If the Phillies reach the playoffs, they’ll have to fight their way in. The Brewers, who are tied with the Phillies behind the Cubs and Diamondbacks, will play 17 of their final 20 games against teams with a losing record. The Phillies will be rooting hard this month for teams like the Marlins, Padres, and Pirates.

“We know we have a long way to go,” Kapler said. “We have a tough schedule. We’re going to have to be especially resilient to make it through this very difficult stretch. But I believe in that club. I believe in the fight in that club.”

Parker’s inning of work was tense, but it would have been even more stressful had Scott Kingery not battled back from a two-strike count to homer in the top of the inning. The Phillies had watched their three-run lead trim an inning earlier to just one. They knew they needed more runs. And then Kingery blasted a two-out, two-run homer to left.

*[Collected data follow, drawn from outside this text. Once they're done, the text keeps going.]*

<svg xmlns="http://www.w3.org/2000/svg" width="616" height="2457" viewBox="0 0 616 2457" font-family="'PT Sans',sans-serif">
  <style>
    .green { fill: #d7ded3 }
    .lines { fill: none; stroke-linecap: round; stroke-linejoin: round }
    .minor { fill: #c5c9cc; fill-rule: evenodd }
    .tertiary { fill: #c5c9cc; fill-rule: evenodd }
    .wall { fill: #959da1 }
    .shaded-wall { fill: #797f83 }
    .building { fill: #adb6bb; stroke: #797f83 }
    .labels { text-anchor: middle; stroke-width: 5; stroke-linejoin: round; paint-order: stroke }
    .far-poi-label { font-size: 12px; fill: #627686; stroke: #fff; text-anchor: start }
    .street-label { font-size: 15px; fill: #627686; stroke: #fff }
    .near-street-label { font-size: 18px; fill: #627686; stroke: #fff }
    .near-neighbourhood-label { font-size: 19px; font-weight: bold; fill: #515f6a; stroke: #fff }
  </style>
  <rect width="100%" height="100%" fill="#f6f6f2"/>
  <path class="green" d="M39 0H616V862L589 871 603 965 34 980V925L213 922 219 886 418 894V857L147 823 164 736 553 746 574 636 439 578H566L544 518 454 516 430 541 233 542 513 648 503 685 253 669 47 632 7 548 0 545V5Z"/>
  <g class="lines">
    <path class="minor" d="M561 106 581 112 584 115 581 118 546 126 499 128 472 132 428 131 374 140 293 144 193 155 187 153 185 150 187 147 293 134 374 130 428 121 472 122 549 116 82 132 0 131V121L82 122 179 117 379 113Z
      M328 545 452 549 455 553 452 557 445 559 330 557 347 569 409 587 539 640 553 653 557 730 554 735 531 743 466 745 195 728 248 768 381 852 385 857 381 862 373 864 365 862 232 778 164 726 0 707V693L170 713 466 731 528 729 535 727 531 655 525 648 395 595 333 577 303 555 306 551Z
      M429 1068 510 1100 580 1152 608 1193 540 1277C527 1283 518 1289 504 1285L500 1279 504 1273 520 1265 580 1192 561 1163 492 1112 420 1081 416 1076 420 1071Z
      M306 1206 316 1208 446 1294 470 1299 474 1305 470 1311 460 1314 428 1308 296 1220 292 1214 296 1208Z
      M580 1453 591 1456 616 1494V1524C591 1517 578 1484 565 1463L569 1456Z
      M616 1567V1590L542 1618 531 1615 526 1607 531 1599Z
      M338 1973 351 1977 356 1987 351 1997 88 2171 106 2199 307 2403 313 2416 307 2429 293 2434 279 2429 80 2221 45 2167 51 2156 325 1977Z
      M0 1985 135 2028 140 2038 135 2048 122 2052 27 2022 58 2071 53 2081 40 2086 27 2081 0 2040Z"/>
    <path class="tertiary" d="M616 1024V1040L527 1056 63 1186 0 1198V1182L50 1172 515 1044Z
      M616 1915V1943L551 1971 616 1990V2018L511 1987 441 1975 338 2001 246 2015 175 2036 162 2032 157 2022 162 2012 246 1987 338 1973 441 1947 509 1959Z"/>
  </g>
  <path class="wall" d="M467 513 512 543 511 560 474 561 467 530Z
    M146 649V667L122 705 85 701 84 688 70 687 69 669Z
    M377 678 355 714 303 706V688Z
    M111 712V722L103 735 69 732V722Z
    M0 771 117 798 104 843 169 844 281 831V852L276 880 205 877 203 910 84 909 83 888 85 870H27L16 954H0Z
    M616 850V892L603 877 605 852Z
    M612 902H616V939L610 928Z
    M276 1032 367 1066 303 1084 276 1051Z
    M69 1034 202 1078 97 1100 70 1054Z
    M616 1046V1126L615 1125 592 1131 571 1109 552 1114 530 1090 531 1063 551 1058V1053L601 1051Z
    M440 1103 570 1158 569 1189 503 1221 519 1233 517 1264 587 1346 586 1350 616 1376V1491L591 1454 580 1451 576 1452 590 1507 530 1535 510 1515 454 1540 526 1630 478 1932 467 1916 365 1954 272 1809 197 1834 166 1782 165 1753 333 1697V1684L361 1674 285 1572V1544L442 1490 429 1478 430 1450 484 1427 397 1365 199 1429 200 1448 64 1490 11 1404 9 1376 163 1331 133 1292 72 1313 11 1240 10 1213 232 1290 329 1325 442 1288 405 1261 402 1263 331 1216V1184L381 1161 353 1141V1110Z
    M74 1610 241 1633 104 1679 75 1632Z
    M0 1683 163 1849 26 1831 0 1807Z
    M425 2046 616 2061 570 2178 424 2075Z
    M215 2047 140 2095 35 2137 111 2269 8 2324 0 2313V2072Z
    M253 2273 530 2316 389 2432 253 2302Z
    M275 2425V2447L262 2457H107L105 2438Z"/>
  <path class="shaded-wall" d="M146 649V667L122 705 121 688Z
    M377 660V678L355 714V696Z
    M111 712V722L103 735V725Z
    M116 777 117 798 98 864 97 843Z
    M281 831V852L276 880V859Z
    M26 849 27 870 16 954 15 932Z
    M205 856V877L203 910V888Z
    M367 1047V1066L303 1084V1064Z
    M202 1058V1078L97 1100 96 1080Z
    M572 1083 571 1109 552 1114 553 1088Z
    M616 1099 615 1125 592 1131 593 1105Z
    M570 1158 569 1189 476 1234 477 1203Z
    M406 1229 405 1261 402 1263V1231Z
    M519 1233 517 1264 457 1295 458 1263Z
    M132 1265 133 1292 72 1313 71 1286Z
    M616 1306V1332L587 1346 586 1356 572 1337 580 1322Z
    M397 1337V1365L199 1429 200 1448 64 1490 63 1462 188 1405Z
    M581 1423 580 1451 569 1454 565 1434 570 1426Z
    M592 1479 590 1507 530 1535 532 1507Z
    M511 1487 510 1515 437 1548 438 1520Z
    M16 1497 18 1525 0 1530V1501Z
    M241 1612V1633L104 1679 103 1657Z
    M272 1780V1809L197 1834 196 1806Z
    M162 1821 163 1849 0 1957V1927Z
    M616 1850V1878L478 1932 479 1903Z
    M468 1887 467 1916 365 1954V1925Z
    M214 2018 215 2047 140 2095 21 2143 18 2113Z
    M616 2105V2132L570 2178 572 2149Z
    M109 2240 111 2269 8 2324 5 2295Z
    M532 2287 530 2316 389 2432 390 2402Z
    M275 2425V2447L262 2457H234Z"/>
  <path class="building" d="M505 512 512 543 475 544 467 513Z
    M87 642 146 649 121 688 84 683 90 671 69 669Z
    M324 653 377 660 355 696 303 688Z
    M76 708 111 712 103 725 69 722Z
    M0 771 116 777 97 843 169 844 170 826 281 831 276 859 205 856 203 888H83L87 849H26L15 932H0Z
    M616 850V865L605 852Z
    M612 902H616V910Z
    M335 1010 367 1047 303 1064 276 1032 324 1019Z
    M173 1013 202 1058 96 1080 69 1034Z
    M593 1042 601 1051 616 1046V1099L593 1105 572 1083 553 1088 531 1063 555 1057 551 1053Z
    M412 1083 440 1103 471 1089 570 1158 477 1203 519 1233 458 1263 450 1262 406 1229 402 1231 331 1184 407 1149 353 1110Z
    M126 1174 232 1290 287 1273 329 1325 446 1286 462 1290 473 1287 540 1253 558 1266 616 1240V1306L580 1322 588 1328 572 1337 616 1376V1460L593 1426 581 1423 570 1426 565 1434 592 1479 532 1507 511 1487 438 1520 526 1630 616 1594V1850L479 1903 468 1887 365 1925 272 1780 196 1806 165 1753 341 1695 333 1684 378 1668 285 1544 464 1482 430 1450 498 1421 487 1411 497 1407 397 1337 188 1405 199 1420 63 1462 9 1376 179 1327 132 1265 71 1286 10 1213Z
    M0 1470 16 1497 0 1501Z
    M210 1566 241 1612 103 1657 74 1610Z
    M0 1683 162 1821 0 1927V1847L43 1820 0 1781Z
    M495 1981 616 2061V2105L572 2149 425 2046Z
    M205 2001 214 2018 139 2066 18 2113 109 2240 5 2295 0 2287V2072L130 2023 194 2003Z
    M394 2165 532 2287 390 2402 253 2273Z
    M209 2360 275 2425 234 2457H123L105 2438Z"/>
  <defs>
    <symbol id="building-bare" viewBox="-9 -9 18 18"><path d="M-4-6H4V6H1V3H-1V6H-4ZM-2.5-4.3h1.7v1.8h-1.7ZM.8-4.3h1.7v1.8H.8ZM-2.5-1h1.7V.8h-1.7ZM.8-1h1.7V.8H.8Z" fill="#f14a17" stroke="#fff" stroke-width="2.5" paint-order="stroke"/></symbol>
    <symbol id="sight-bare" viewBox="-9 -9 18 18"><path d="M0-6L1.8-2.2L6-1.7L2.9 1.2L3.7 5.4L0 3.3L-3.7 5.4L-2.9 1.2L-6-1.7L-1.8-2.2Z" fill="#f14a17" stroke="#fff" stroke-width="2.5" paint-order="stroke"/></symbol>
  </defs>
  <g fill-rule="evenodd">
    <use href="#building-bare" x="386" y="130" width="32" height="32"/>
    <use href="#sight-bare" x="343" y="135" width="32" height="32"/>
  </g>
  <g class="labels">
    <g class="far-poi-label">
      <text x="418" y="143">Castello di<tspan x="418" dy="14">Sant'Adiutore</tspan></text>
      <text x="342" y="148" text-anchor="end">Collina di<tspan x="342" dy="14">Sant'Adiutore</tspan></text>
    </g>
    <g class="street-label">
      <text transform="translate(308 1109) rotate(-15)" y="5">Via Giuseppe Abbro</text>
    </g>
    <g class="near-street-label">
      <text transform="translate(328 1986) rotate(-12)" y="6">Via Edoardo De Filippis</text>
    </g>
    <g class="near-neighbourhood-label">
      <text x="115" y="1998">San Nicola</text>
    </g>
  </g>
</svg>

It gave the bullpen some rope and allowed an inning to extend long enough for Bryce Harper to enter as a pinch-hitter and work a bases-loaded walk. The Phillies won the series despite Harper being held out of the lineup on Saturday and Sunday after being hit by a pitch on Friday night. They won Sunday without J.T. Realmuto, who received a rare day off.

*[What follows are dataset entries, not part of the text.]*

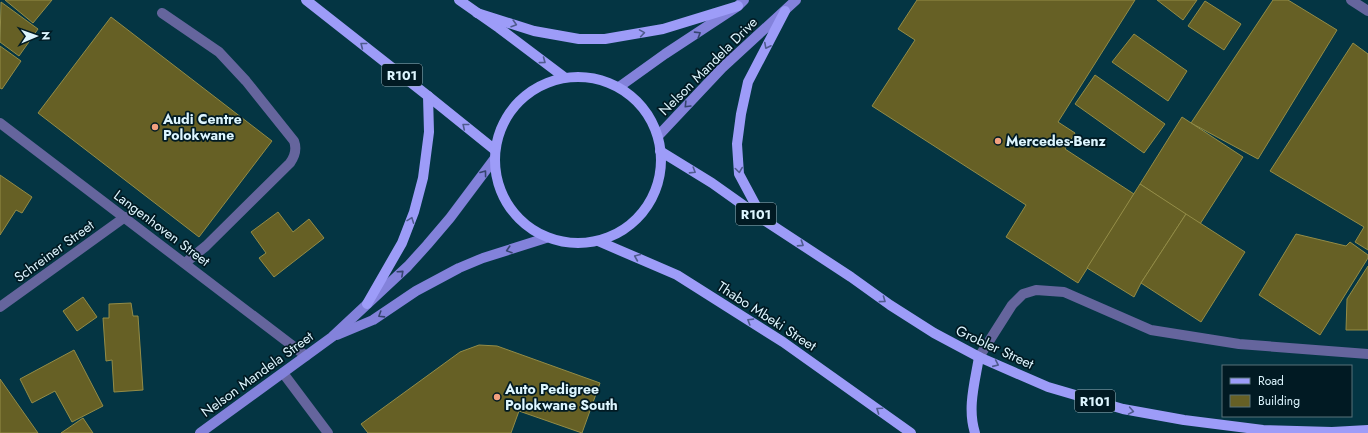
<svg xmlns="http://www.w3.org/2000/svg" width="1368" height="433" font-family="Jost,sans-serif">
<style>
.building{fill:#666025;stroke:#938c47}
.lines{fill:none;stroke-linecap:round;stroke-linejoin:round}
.lane{stroke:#65659d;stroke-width:10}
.street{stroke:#65659d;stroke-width:10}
.secondary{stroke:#8382db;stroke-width:10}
.primary{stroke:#9d9cf8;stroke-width:10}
.oneway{stroke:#4f5b8e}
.oneway2{stroke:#35446d}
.poi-dot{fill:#f2a07f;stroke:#011a23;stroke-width:1.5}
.labels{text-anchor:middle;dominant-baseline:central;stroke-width:3.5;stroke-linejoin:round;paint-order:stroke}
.shield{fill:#011a23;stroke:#9bb3bc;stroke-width:1}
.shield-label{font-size:13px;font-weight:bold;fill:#ddf5fe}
.street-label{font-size:14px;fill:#ddf5fe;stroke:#011a23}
.poi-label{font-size:14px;font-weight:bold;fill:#ddf5fe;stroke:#011a23;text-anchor:start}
</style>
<rect width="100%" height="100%" fill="#043543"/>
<g class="building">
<polygon points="5,0 52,0 33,23"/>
<polygon points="917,0 1135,0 1058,122 1075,133 1065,149 1134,194 1078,283 1006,237 1026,205 872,106 915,40 898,29"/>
<polygon points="1157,0 1197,0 1183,20"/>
<polygon points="1273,0 1288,0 1337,30 1258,159 1191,123"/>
<polygon points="1205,1 1241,24 1224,50 1188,26"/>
<polygon points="1,2 38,29 19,56 0,42"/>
<polygon points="111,17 272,141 199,237 38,113"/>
<polygon points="1134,34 1187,71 1168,101 1112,62"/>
<polygon points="1353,43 1368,54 1368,250 1355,242 1364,227 1270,171"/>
<polygon points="0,46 21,61 2,89 0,88"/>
<polygon points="1095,75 1165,124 1144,153 1075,104"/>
<polygon points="1182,117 1243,157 1200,224 1140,184"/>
<polygon points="0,175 32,197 22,213 16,210 0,235"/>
<polygon points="1140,184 1186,214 1141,283 1134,297 1087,268"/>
<polygon points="278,212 293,232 309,219 324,238 274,277 259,258 266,253 251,232"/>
<polygon points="1186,214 1245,252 1201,322 1141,283"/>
<polygon points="1296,234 1346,246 1350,242 1368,255 1368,258 1320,335 1259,295"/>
<polygon points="1368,266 1368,330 1346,330 1347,299"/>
<polygon points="83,297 97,317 77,331 63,311"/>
<polygon points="131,303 133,316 138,316 143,390 114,392 112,360 106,361 103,318 109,318 109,304"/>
<polygon points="479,345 497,346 600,383 582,433 519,411 511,433 368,433 361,424 460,352"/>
<polygon points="74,350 103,406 72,422 55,391 32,403 20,379"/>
<polygon points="0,379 38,433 0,433"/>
<polygon points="83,418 93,433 61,433"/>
</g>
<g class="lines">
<g class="lane">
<path d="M 162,13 L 219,52 L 246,81 L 294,141 C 297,149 295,156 290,163 L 206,246 L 185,263"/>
<polyline points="979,357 1012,305 1023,294 1036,290 1064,292 1151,330 1239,344 1368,354"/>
</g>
<g class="street">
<polyline points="1351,0 1368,11"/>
<polyline points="0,123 306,356"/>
<polyline points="0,307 125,217"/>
<polyline points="283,373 328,433"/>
</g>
<g class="secondary">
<polyline points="619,87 665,54 738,6 744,0"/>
<polyline points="658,136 722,68 796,0"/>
<polyline points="337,335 373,320 416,291 459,268 483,258 546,238"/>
<polyline points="200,433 332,337 408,266 427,245 450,218 495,158"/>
</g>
<g class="primary">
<polyline points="306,0 428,96 495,150"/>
<polyline points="459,0 499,28 564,77"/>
<polyline points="477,13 534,31 579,39 605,39 663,29 738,6"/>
<circle cx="578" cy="160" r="83"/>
<polyline points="660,151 712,183 764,220 851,277 890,305 934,333 979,357 1048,387 1123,409 1184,420 1263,430 1332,432 1368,430"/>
<polyline points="762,217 739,174 737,144 741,114 748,82 785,11"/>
<polyline points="598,241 677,275 783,342 911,433"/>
<polyline points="367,304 402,243 414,212 423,178 429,132 428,96"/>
<path d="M 975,433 C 967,408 975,382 979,357"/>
</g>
</g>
<defs><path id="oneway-chevron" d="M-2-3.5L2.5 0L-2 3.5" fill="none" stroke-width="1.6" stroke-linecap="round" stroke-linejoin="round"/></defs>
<g class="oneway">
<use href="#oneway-chevron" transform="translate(514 24) rotate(17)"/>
<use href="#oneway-chevron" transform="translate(642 33) rotate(-9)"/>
<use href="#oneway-chevron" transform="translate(363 45) rotate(-142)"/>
<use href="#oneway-chevron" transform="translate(767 46) rotate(117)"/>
<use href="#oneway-chevron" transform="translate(543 61) rotate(37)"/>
<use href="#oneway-chevron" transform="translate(465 126) rotate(-141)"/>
<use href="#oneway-chevron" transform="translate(739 170) rotate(82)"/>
<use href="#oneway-chevron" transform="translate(693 171) rotate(32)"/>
<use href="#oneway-chevron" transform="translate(411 220) rotate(-69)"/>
<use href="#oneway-chevron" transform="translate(801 244) rotate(33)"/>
<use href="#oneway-chevron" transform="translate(637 257) rotate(-157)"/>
<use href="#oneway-chevron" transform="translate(883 300) rotate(36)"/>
<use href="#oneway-chevron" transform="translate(750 321) rotate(-148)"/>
<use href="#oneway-chevron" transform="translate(996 364) rotate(24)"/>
<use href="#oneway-chevron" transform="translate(879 410) rotate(-145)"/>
<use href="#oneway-chevron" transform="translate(1131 411) rotate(10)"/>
</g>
<g class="oneway2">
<use href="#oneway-chevron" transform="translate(698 34) rotate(-32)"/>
<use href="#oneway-chevron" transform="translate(687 105) rotate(134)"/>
<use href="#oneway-chevron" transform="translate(484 173) rotate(-53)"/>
<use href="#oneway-chevron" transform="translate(509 250) rotate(162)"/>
<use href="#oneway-chevron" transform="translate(401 273) rotate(-42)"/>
<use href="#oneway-chevron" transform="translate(381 315) rotate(148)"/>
</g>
<g class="poi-dot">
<circle cx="155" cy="127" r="4"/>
<circle cx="998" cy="141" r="4"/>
<circle cx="497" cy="397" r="4"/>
</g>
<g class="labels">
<g class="shield">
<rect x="382" y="64" width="40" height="22" rx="3"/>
<rect x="736" y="203" width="40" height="22" rx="3"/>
<rect x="1075" y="390" width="40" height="22" rx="3"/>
</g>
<g class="shield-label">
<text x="402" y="75">R101</text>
<text x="756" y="214">R101</text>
<text x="1095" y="401">R101</text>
</g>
<g class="street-label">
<text transform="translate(708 66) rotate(-45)">Nelson Mandela Drive</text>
<text transform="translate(162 228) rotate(37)">Langenhoven Street</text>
<text transform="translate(54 251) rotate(-36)">Schreiner Street</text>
<text transform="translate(767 316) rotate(33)">Thabo Mbeki Street</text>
<text transform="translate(995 347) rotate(25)">Grobler Street</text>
<text transform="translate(257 374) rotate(-36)">Nelson Mandela Street</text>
</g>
<g class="poi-label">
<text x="163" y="119">Audi Centre<tspan x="163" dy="16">Polokwane</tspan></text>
<text x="1006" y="141">Mercedes-Benz</text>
<text x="505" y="389">Auto Pedigree<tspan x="505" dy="16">Polokwane South</tspan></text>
</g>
</g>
<rect x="1222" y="365" width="130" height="52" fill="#011a23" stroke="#59727b"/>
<rect x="1230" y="378" width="20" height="6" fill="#9d9cf8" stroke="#59727b"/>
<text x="1258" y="385" font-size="12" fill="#ddf5fe">Road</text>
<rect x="1230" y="395" width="20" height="12" fill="#666025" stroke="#59727b"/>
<text x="1258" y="405" font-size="12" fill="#ddf5fe">Building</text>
<g transform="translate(36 36) rotate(88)" stroke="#011a23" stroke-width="3" paint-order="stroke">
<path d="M0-3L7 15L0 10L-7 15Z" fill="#ddf5fe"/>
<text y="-6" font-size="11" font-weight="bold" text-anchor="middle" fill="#ddf5fe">N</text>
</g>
</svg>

They won thanks to Adam Haseley, who homered in the fourth inning, and Corey Dickerson, who had a two-run single in the fifth. They won because of Phil Gosselin, who spent most of the summer in triple-A, hit an RBI single in the sixth and then scored when Maikel Franco, who was in triple-A eight days earlier, followed with a two-run homer. They were boosted by Sean Rodriguez, who ended the sixth with a sliding catch in right field.

“I think this is a great way to develop some solid momentum going into the homestand,” said Vince Velasquez, who allowed four runs in 41/3 innings. “I know we have Atlanta coming up and it would be awesome if we could win that series. This creates some series momentum.”

They pieced together the late innings with relief work from Parker, Mike Morin, and Nick Vincent. The three pitchers were added in July after being cast off elsewhere. The Phillies now need them to keep their playoff dreams alive.

“We definitely ask a lot out of our bullpen, but we’re trying to win every single baseball game,” Kapler said. “We have to to try to win the inning before we can decide what comes tomorrow.”

They then handed the game to Hector Neris, who allowed two hits in the ninth inning and brought the tying run to the plate before finishing off the Mets. Finally, it was safe to exhale. But the fight is just getting started.

“At the end of the game, when Hector was out there, I looked down at our dugout and everyone was up,” Kapler said. “Everyone was locked into the game. It was a long game and it didn’t seem like anyone was exhausted. Guys were at the edge of their seat rooting their team on. In order for us to be successful, we have to continue to fight.”